Rising Anger – The South China Morning Post reports on protests Sunday in Hong Kong demanding Chinese authorities investigate last week’s suspicious death of Tiananmen dissident Li Wangyang. The demonstration came as officials in the activist’s Hunan province hometown claimed Li died “an accidental death” and his body was cremated at the request of relatives. “According to reports, Li’s family did not consent to an autopsy or his cremation,” it says.
Too Close For Comfort – A week of high-profile defendants at the Leveson Inquiry kicks off today with former Prime Minister Gordon Brown and Chancellor George Osborne appearing on the stand. The Daily Telegraph, which is live-blogging the day of testimony, reports that Brown admitted the Labour party “accepted too easily” a closed media culture and established that there is a line to be drawn over the relationship between politicians and the media: “You can serve up dinner, but you can’t serve up BSkyB as part of that dinner.”
Counter-Revolution – Global Post examines Saudi Arabia’s efforts to stymie the Arab Spring in the region, but notes not all has gone to plan. “Riyadh is pushing a bold agenda to strengthen the long-standing union between its fellow Gulf monarchies, apparently to prevent the Arab world’s revolutionary fervor from spreading,” it writes. “The move was met with skepticism and outright hostility from neighboring states, which are reluctant to cede their growing autonomy.”

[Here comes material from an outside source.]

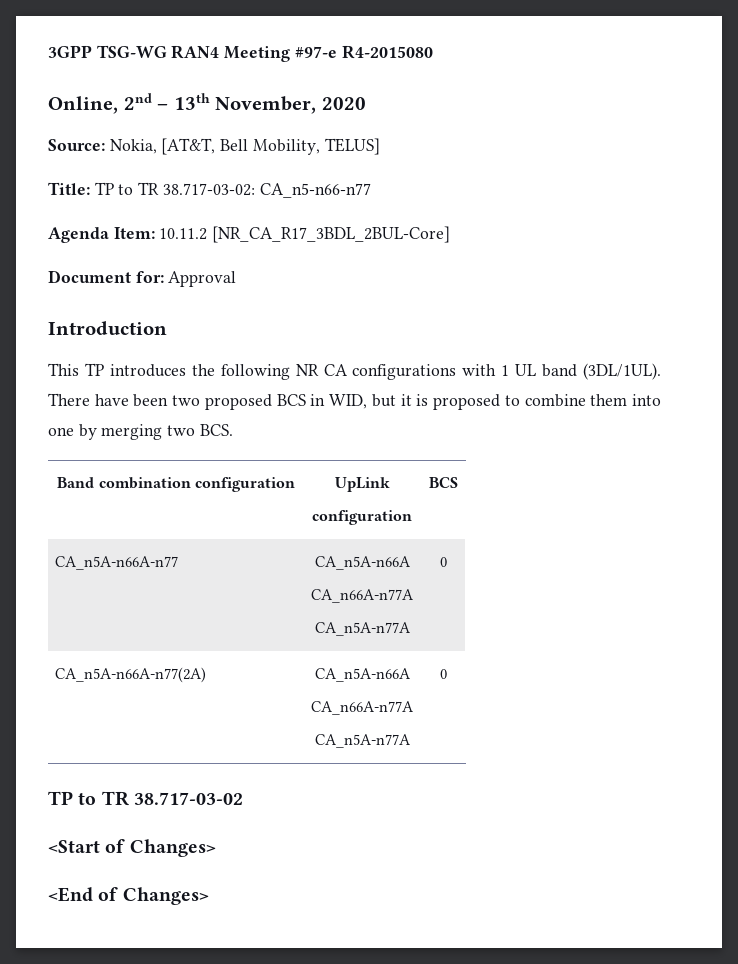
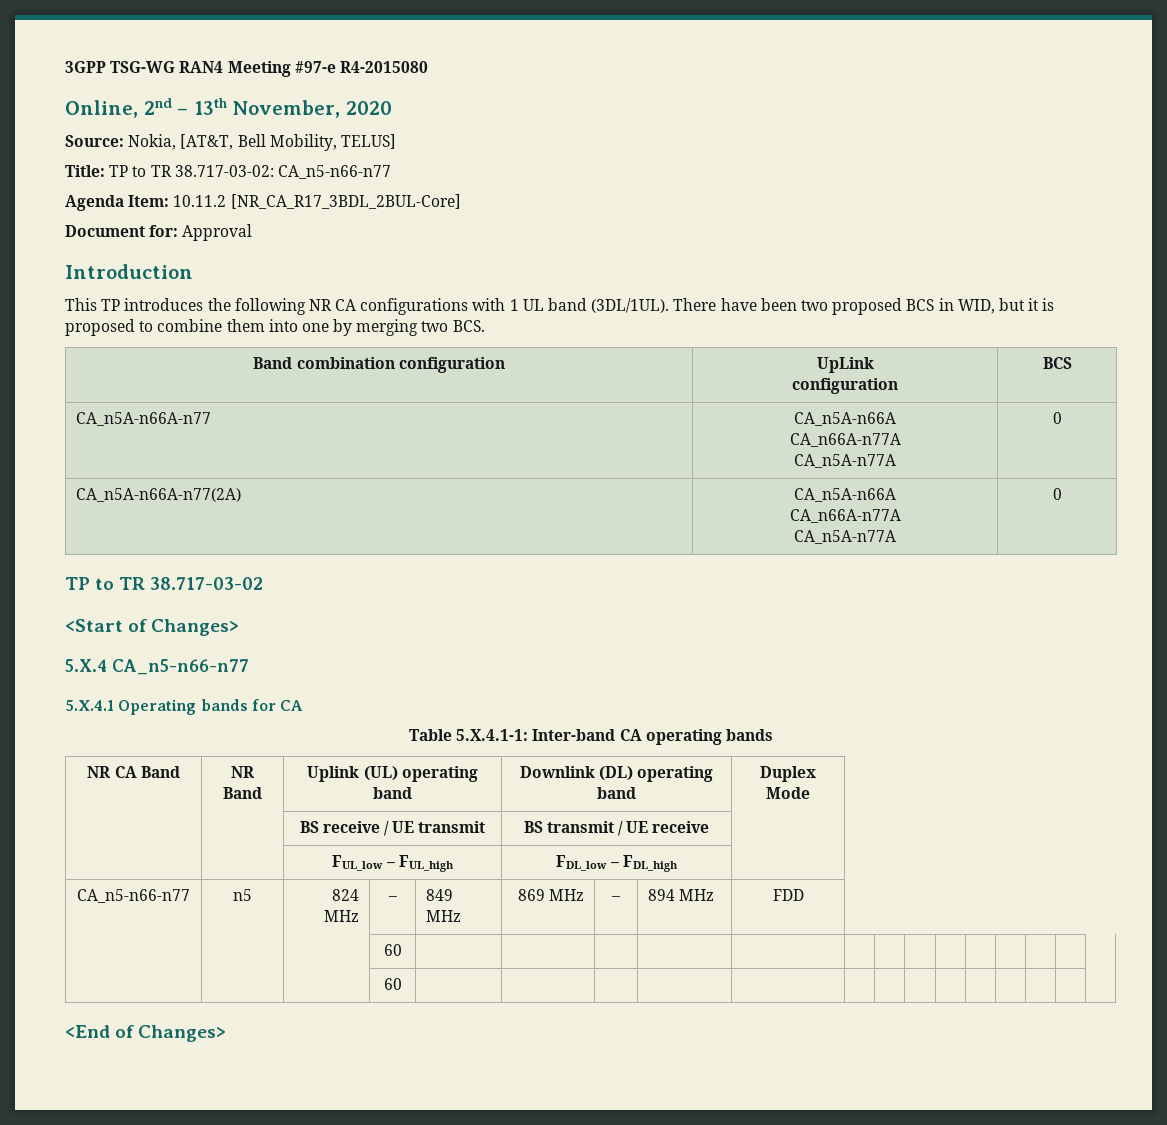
(216, 848) none -> [65,659,249,675] [65,699,304,715] [409,729,773,745] [87,766,180,778] [231,766,255,778] [223,787,262,799] [307,766,478,782] [373,787,412,799] [519,766,714,782] [597,787,636,799] [760,766,816,782] [766,787,810,799] [299,821,486,836] [523,821,710,836] [332,855,454,872] [556,855,678,872] [77,889,190,903] [233,889,252,901] [331,889,359,901] [323,910,359,922] [387,896,397,901] [426,889,454,901] [426,910,462,922] [517,889,584,901] [611,896,620,901] [648,889,715,901] [772,889,804,901] [383,944,402,956] [383,978,402,990] // 5.X.4 CA_n5-n66-n77 // 5.X.4.1 Operating bands for CA // Table 5.X.4.1-1: Inter-band CA operating bands // NR CA Band | NR Band | Uplink (UL) operating band | Downlink (DL) operating band | Duplex Mode // | | BS receive / UE transmit | BS transmit / UE receive | // | | FUL_low – FUL_high | FDL_low – FDL_high | // CA_n5-n66-n77 | n5 | 824 MHz | – | 849 MHz | 869 MHz | – | 894 MHz | FDD // | | | 60 | | | | | | | | | | | | | | // | | | 60 | | | | | | | | | | | | | |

Bailout Blues – After Spain’s banks were granted a bailout from the euro zone, The New York Times says the repeated pattern of rescuing banks around Europe is “like a comedy routine” and condemns the fact that it’s “only the banks that get rescued, not the unemployed.” It describes as “striking” the idea that European leaders “have no intention of changing the policies that have left almost a quarter of Spain’s workers … jobless.”
New Tack – Ahead of Mexico’s July 1 presidential election, The New York Times analyzes the three leading candidates’ strategies for the country’s deadly drug war, noting a major re-emphasis on reducing the violence in Mexico over blocking the flow of drugs to the U.S. The paper says: “…the potential shift, reflecting the thinking of a growing number of crime researchers, has raised concern among some American policy makers.”
Stay or Nay? – The Guardian argues against the notion that a majority of Britons desire a referendum on E.U. membership, asserting that “Eurosceptics … should be careful what they wish for.” The paper says the best alternative to a referendum on E.U. membership would be the opportunity to vote to “stay in the E.U. but under new terms.”